Além disso, trouxe revisão das projeções de PIB e núcleo da inflação para cima, o que indica que os membros do comitê não estão dispostos a fazer cortes agressivos.
“Isso se reflete também nas projeções apresentadas para taxas de juros. Eles incluíram mais um corte para este ano, quando tinham apenas mais um. Agora são dois em 2025. Mas para o ano que vem não incluíram nada, só um corte no início do ano, como já indicado anteriormente”, aponta Kautz.
“Ou seja, devemos ter o corte de hoje e mais dois consecutivos, além de um no início do ano que vem e o ciclo se encerra. Isso porque eles estão enxergando inflação mais alta e PIB mais alto para o ano que vem”.
Kautz também destaca que o presidente do Fed, Jerome Powell, mencionou claramente na entrevista coletiva após a decisão de juros que não houve apoio para um corte mais agressivo de 50 pontos-base e que a decisão segue sendo tomada reunião a reunião.

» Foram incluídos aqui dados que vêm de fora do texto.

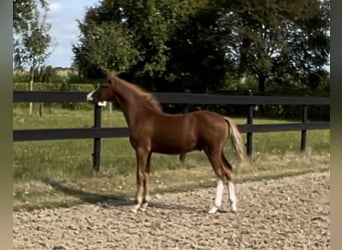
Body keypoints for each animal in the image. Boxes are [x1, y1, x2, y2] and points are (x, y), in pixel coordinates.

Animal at [87, 72, 244, 213]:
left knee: (220, 174)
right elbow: (146, 174)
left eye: (103, 85)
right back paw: (233, 206)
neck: (142, 117)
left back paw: (214, 207)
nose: (89, 97)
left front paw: (136, 205)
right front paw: (145, 204)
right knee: (229, 170)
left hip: (212, 151)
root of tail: (223, 118)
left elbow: (139, 174)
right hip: (218, 151)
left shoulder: (141, 150)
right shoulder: (149, 152)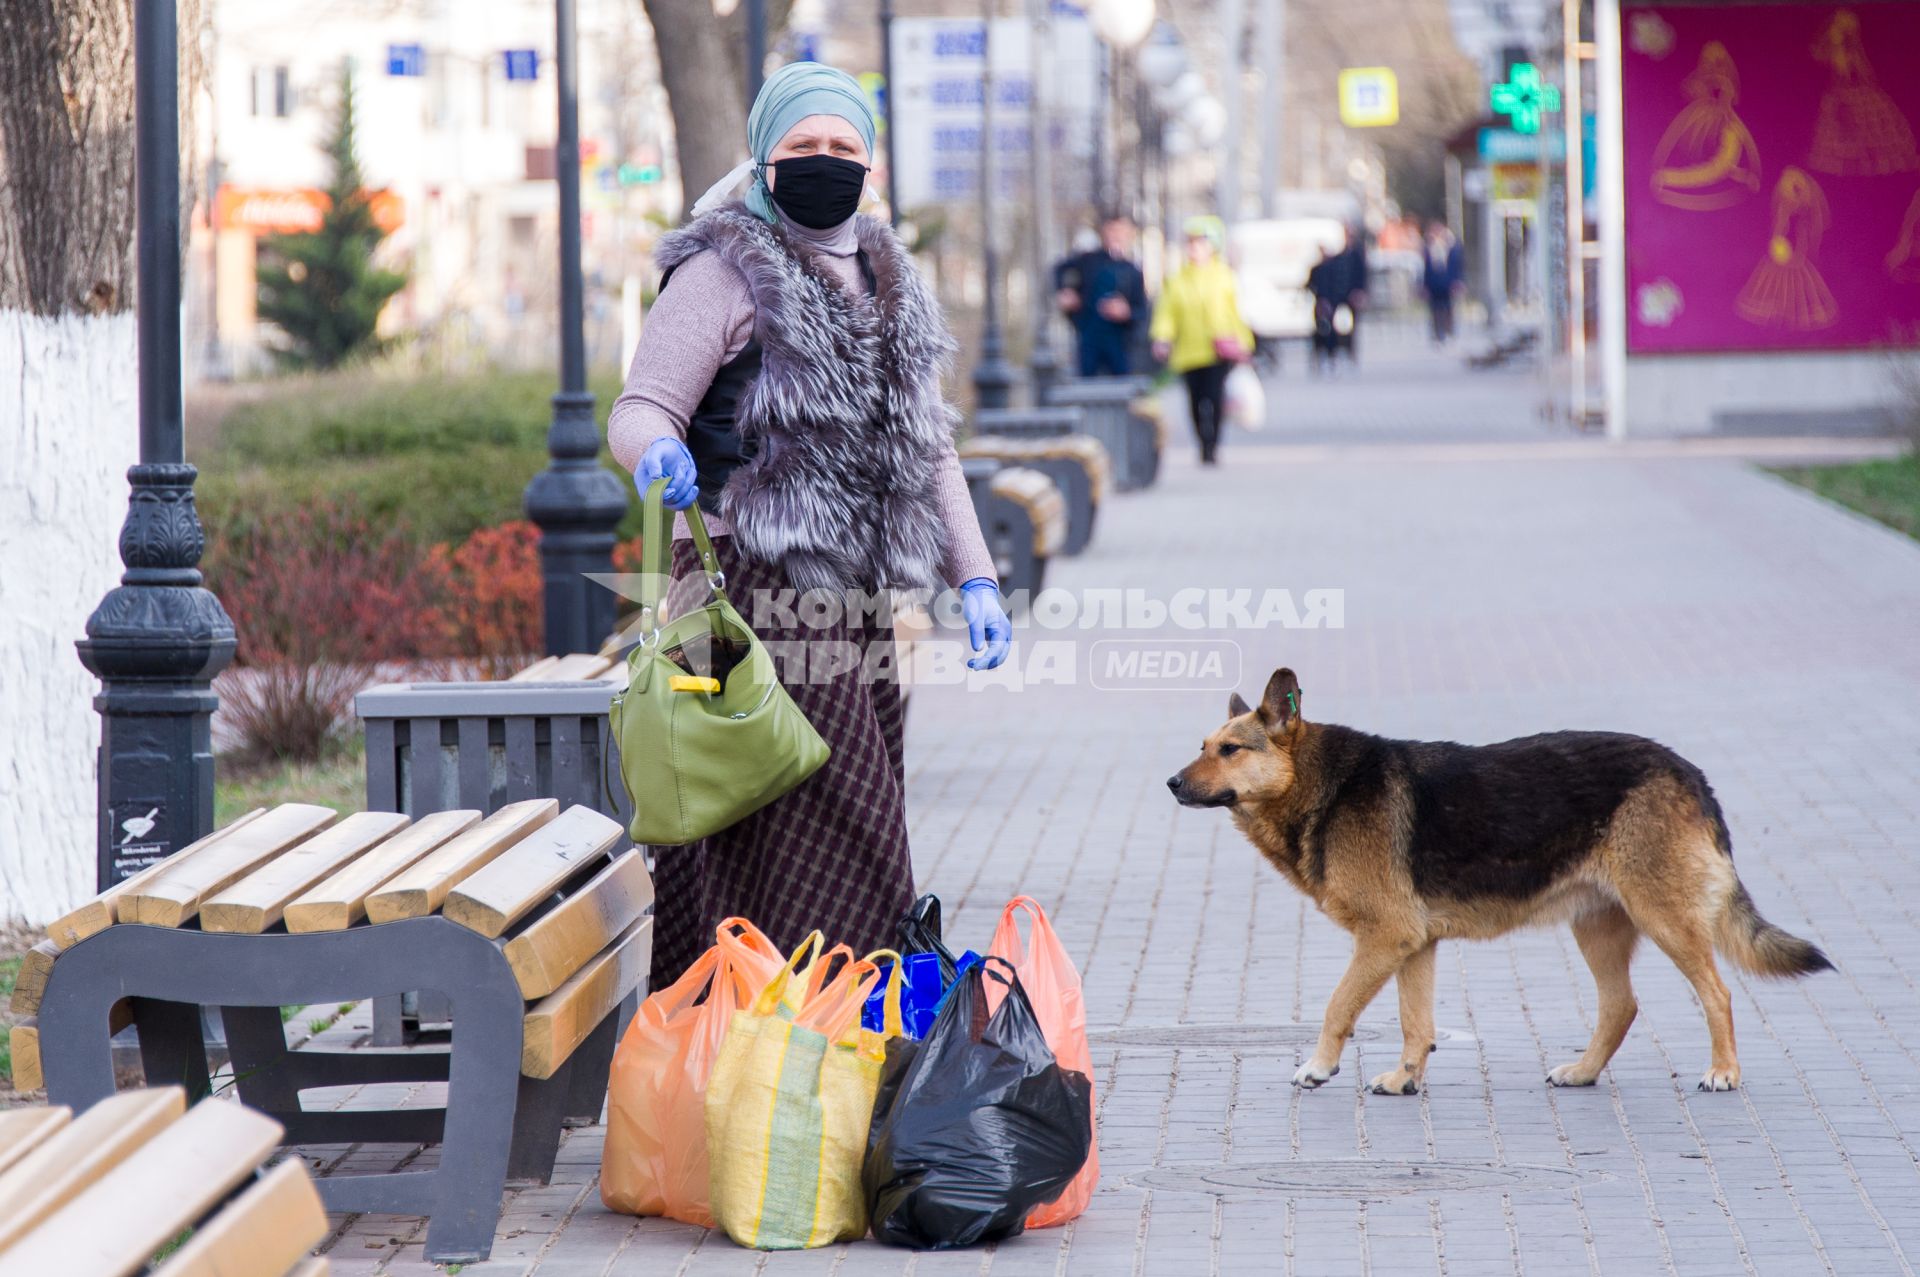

“Pareceu um Fed mais duro nesse sentido, apontando ainda para alguns riscos e adotando uma postura cautelosa. Isso mostra que, apesar de toda a pressão do presidente Donald Trump e da mudança de diretoria, o Fomc não flexibilizou muito o mandato e segue tomando decisões mais pelo lado técnico”, avalia.
“De qualquer maneira, se iniciou o ciclo de dados. Vamos ver como os dados se comportam e quantos cortes eles podem entregar”, complementa.
Para efeitos no mercado, Kautz indica que a decisão veio muito em linha com o que já estava precificado e, portanto, a reação na curva de juros futuros não deve ser muito significativa. “Vamos entender se esse ganho de institucionalidade vai ajudar os mercados. Se os membros do comitê fossem muito agressivos agora, talvez precisassem subir as taxas novamente mais para frente, o que deixaria o mercado ainda mais em dúvida sobre os efeitos líquidos desse início de ciclo de corte”, pontua.